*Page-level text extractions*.
BEGIN

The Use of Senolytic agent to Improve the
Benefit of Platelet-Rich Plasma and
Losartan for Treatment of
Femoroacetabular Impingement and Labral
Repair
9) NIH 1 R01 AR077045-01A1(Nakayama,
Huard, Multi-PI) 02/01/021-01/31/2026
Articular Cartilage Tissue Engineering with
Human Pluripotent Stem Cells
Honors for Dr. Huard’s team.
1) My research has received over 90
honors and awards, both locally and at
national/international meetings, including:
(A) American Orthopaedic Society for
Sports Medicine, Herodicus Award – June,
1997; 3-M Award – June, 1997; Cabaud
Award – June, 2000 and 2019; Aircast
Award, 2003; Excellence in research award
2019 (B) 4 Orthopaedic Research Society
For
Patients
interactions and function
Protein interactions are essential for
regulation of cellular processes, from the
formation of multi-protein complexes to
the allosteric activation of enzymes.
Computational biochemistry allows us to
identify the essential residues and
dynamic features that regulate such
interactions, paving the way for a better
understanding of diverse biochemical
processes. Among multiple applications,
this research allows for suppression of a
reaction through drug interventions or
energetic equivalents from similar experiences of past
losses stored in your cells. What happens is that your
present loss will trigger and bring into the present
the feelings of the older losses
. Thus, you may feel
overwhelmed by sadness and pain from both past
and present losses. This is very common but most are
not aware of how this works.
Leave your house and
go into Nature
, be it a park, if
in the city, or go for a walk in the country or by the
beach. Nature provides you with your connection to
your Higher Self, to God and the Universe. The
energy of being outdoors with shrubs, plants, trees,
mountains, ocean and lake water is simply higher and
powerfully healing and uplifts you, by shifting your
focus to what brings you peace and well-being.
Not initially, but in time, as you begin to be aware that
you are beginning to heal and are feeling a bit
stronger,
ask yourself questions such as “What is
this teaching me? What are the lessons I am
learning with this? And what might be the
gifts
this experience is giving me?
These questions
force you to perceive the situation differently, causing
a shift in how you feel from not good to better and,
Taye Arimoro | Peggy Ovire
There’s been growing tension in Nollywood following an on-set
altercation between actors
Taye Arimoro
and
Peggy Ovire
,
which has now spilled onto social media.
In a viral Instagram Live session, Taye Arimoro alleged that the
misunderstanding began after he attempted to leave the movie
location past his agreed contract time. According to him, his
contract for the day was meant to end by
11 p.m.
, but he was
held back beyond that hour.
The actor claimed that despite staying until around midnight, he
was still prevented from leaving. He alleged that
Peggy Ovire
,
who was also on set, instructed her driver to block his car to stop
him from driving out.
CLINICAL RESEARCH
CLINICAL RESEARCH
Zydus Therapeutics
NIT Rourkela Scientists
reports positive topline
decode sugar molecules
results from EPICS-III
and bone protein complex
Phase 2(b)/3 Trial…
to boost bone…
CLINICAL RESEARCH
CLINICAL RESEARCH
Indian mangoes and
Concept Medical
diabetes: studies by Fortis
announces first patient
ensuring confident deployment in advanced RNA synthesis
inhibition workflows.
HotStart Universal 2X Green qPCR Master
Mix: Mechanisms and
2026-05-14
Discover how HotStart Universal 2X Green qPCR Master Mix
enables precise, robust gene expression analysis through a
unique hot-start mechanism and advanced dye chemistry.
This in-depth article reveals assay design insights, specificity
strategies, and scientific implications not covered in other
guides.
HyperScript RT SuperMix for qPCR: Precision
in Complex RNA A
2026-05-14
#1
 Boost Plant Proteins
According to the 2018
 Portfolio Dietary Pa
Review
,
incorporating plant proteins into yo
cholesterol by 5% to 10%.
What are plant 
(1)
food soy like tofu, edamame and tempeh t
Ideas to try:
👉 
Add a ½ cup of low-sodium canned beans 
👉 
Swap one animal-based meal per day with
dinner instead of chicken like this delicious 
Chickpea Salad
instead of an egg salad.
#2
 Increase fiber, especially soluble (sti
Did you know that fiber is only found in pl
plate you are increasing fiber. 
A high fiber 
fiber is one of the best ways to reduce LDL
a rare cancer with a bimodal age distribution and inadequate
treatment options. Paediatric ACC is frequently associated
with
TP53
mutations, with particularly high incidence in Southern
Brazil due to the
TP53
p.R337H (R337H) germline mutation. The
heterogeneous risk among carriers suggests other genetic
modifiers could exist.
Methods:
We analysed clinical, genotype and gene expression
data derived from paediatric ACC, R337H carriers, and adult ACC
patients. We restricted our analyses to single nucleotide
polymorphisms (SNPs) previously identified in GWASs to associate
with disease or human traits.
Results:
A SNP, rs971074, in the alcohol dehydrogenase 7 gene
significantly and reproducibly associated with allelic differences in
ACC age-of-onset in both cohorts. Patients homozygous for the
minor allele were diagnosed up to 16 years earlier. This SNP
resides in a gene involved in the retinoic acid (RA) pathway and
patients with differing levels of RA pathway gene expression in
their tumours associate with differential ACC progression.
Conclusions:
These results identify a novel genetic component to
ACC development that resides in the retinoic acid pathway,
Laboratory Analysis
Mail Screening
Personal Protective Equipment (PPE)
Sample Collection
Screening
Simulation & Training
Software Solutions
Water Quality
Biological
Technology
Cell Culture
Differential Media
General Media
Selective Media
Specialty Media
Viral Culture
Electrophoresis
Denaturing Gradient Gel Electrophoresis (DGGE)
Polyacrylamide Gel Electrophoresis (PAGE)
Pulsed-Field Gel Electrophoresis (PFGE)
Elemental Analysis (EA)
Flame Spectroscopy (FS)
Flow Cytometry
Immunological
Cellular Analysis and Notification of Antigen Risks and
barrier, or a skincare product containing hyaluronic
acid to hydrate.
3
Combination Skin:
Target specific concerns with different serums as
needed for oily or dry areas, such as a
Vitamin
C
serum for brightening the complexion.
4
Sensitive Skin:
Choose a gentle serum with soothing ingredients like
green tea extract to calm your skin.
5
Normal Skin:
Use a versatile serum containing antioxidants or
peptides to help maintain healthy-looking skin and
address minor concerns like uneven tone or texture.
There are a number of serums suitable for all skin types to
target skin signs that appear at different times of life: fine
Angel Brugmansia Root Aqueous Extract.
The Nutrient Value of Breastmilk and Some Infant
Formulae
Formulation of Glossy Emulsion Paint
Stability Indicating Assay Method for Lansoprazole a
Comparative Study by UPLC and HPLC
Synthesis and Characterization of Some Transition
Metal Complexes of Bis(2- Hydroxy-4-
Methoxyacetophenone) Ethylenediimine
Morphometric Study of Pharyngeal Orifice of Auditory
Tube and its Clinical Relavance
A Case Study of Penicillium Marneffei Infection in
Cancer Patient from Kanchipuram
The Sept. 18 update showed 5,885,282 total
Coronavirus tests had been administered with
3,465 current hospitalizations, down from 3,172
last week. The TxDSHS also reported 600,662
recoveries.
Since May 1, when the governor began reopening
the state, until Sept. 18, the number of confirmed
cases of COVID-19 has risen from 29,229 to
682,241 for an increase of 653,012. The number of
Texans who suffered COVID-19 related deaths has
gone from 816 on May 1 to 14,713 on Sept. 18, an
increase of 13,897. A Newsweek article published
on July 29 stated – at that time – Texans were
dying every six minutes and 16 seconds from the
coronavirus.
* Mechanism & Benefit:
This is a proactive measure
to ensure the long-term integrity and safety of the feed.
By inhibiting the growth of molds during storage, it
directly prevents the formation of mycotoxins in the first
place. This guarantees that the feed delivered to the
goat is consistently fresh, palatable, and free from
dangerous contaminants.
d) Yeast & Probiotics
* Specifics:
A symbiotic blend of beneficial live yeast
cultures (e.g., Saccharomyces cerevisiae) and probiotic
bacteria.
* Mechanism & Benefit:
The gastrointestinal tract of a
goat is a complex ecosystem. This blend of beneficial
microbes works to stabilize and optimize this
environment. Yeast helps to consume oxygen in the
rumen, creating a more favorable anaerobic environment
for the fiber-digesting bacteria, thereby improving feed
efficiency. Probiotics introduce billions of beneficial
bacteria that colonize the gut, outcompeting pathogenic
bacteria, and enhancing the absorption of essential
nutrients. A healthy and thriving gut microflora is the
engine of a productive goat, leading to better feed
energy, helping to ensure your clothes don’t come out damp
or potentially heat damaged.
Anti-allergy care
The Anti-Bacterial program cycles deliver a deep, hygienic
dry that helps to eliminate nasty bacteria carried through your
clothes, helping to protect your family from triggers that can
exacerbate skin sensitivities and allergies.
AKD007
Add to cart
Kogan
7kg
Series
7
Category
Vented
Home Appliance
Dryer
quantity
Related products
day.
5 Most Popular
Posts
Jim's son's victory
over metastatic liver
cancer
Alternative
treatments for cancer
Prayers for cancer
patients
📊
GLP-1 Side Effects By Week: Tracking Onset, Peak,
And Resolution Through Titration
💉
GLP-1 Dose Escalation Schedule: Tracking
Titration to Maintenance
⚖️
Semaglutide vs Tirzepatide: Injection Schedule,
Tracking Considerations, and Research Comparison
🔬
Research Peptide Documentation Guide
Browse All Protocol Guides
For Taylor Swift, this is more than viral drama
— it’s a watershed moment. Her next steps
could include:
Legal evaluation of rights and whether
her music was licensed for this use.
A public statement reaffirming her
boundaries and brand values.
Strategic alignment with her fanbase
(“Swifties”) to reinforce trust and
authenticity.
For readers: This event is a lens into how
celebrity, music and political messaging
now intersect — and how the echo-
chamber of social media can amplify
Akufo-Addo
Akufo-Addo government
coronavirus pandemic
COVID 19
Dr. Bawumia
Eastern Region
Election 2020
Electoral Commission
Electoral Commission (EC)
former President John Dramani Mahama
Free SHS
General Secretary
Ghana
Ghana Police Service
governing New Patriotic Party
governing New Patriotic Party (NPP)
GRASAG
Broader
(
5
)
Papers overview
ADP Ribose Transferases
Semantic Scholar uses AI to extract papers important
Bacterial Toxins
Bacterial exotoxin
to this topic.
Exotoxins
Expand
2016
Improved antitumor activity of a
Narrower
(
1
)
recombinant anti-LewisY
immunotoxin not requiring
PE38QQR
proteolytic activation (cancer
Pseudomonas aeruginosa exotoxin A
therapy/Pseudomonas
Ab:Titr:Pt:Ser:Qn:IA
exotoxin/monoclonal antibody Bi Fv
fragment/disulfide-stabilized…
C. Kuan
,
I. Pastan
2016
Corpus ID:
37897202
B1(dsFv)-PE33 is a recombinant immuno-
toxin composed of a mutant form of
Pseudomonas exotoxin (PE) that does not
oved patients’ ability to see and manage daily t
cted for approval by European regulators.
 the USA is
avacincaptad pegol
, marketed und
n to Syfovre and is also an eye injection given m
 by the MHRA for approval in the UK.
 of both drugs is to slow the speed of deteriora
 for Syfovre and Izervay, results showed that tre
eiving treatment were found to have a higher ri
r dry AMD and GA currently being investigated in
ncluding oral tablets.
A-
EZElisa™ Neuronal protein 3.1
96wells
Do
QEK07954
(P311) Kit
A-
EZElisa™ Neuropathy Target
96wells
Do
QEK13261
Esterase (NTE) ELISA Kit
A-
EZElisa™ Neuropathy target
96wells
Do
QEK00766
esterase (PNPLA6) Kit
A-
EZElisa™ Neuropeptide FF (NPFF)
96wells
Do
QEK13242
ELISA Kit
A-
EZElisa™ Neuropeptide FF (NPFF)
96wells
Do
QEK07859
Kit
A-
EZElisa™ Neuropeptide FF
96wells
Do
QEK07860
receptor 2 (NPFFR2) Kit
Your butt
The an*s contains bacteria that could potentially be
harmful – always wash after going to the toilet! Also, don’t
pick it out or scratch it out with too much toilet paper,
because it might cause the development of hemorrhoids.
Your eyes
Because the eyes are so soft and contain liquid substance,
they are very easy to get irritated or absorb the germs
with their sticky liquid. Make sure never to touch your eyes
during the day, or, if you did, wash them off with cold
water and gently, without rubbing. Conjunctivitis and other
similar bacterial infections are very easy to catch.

END

*Instructions for the task*. Find the string "toilet" in the entries above and return each line that holds it.

*Exercise result*.
harmful – always wash after going to the toilet! Also, don’t
pick it out or scratch it out with too much toilet paper,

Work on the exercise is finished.